The chopper eventually arrives and drops into base camp after doing a circuit of the mountain to check wind and downdrafts. A line is rigged and the crewman hooks on and they are off trailing the crewman through the sky. Shortly after it returns and drops the pair in front of a 7 Summit team who wrap the body in what looks like a flag of sorts. He is then carefully loaded into the chopper which turns and drops off the base camp saddle into silence.
So dinner is a mix of somber and celebration tonight. Somehow the cooks have conjured up a birthday cake for Mike and we sing Happy Birthday in a chilly tent, as badly as the best of them. Then Anselm asks us for a few minutes of our time. He apologises (unnecessarily) for his broken English and then speaks about the climber who died and whose dangling body has hung over us all day.

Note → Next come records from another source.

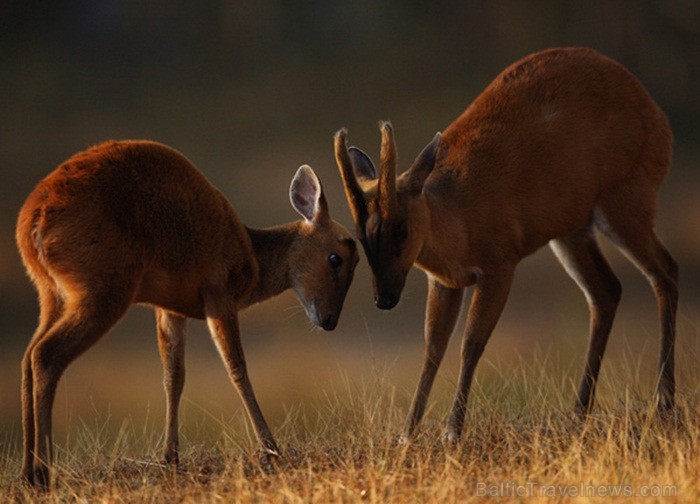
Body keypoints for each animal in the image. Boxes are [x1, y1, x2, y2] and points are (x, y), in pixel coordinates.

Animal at [15, 140, 360, 486]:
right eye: (336, 258)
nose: (329, 320)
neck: (251, 255)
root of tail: (33, 218)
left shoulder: (169, 309)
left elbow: (173, 376)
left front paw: (170, 457)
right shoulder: (219, 297)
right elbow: (237, 368)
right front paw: (272, 450)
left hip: (51, 296)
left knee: (28, 356)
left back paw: (26, 471)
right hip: (102, 295)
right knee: (45, 354)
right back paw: (41, 473)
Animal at [334, 46, 680, 440]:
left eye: (401, 229)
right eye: (361, 235)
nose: (384, 299)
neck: (459, 218)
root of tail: (658, 115)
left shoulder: (500, 264)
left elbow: (471, 343)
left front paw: (453, 430)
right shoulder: (444, 281)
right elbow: (433, 347)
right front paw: (408, 433)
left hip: (626, 200)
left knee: (665, 271)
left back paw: (663, 400)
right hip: (571, 230)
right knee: (607, 290)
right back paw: (579, 410)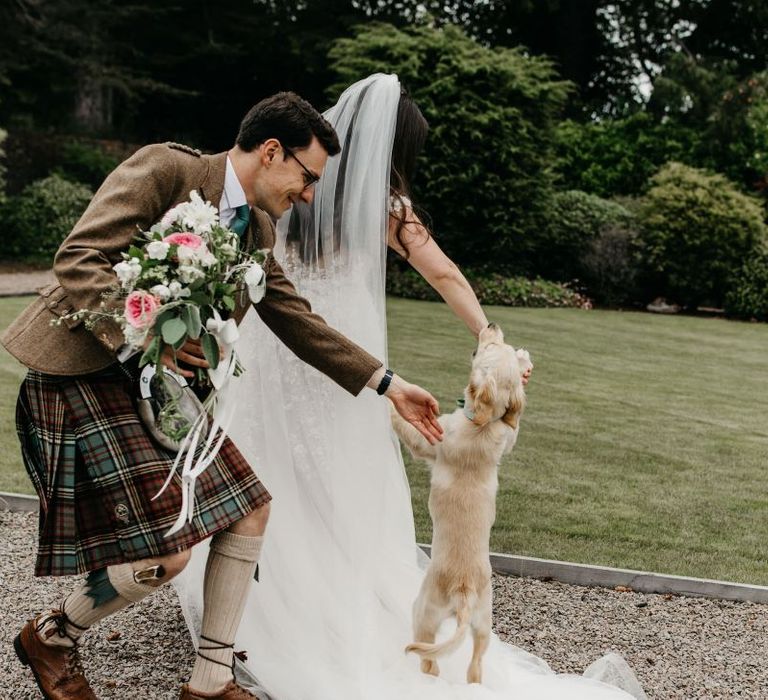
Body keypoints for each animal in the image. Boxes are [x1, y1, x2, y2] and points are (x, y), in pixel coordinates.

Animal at [390, 326, 536, 688]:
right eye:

He reminds us that he, like us, came up here to enjoy himself, that he did not die through any fault of his own but because of an accident, because of a ‘cutting rope’. Poignantly he tells us his Dad died in the same way. He then suggests we observe a minutes silence for the climber. We do just that. I find myself deeply moved.
We get a briefing shortly thereafter on the improved state of the ropes but I remain unconvinced. Without good climbing rope I am not going to take the risk of climbing. I will go as far as I can but not commit to second rate rope. I have vacillated on this during the course of the day. Should I or should I not? But the sight of the climber being lowered into camp in front of us made me think of those at home and whether I could do this to any of them. I decide I cannot. And once I have come to that realization a second one strikes me – it is impossible to get my head back into summit mode thereafter.
The evening finishes clear and mild. Okay, the frost is heavy and ‘mild’ is a relative term. Three of the team – Omer, Alfons and Chris are up at ABC tonight. But quite a few are resolved to depart tomorrow rather than try an summit. The failed rope has deterred some and rattled the rest. My risk assessment (scribbled separately) is not a solitary one.